Enregistrements
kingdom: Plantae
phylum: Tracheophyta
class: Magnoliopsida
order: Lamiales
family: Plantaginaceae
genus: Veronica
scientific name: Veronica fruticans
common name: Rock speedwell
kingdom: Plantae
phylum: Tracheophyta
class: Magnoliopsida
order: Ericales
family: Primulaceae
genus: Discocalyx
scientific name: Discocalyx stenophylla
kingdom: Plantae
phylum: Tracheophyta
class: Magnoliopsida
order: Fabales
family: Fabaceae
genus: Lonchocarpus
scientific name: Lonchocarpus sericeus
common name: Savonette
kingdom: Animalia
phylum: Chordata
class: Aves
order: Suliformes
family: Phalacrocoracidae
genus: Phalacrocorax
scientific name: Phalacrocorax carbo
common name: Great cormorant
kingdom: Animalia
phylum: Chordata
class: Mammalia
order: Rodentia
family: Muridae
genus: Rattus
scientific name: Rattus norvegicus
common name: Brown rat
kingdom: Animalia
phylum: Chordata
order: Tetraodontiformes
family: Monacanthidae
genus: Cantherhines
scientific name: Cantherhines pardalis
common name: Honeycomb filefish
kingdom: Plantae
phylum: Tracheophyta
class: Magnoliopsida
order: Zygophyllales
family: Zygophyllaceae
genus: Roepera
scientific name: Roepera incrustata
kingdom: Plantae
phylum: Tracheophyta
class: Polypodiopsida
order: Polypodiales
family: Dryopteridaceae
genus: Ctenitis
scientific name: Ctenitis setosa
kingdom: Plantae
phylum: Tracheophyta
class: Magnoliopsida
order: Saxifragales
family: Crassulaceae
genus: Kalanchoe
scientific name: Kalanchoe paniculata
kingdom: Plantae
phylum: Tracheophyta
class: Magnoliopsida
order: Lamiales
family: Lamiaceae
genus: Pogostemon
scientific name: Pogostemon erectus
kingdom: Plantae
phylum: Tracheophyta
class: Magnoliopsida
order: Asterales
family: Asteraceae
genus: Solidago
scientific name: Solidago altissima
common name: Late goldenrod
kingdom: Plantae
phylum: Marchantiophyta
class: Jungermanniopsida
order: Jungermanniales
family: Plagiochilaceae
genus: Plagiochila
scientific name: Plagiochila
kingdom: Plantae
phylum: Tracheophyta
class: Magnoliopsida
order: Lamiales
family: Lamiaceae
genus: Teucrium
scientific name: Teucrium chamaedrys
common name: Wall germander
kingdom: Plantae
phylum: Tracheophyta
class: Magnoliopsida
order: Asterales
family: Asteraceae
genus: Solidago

_Consigne_
Modifiez les enregistrements ci-dessus en remplaçant chaque occurrence de « common name » par « vernacular name ». Recopiez tout le reste sans aucun changement.

_Réponse_
kingdom: Plantae
phylum: Tracheophyta
class: Magnoliopsida
order: Lamiales
family: Plantaginaceae
genus: Veronica
scientific name: Veronica fruticans
vernacular name: Rock speedwell
kingdom: Plantae
phylum: Tracheophyta
class: Magnoliopsida
order: Ericales
family: Primulaceae
genus: Discocalyx
scientific name: Discocalyx stenophylla
kingdom: Plantae
phylum: Tracheophyta
class: Magnoliopsida
order: Fabales
family: Fabaceae
genus: Lonchocarpus
scientific name: Lonchocarpus sericeus
vernacular name: Savonette
kingdom: Animalia
phylum: Chordata
class: Aves
order: Suliformes
family: Phalacrocoracidae
genus: Phalacrocorax
scientific name: Phalacrocorax carbo
vernacular name: Great cormorant
kingdom: Animalia
phylum: Chordata
class: Mammalia
order: Rodentia
family: Muridae
genus: Rattus
scientific name: Rattus norvegicus
vernacular name: Brown rat
kingdom: Animalia
phylum: Chordata
order: Tetraodontiformes
family: Monacanthidae
genus: Cantherhines
scientific name: Cantherhines pardalis
vernacular name: Honeycomb filefish
kingdom: Plantae
phylum: Tracheophyta
class: Magnoliopsida
order: Zygophyllales
family: Zygophyllaceae
genus: Roepera
scientific name: Roepera incrustata
kingdom: Plantae
phylum: Tracheophyta
class: Polypodiopsida
order: Polypodiales
family: Dryopteridaceae
genus: Ctenitis
scientific name: Ctenitis setosa
kingdom: Plantae
phylum: Tracheophyta
class: Magnoliopsida
order: Saxifragales
family: Crassulaceae
genus: Kalanchoe
scientific name: Kalanchoe paniculata
kingdom: Plantae
phylum: Tracheophyta
class: Magnoliopsida
order: Lamiales
family: Lamiaceae
genus: Pogostemon
scientific name: Pogostemon erectus
kingdom: Plantae
phylum: Tracheophyta
class: Magnoliopsida
order: Asterales
family: Asteraceae
genus: Solidago
scientific name: Solidago altissima
vernacular name: Late goldenrod
kingdom: Plantae
phylum: Marchantiophyta
class: Jungermanniopsida
order: Jungermanniales
family: Plagiochilaceae
genus: Plagiochila
scientific name: Plagiochila
kingdom: Plantae
phylum: Tracheophyta
class: Magnoliopsida
order: Lamiales
family: Lamiaceae
genus: Teucrium
scientific name: Teucrium chamaedrys
vernacular name: Wall germander
kingdom: Plantae
phylum: Tracheophyta
class: Magnoliopsida
order: Asterales
family: Asteraceae
genus: Solidago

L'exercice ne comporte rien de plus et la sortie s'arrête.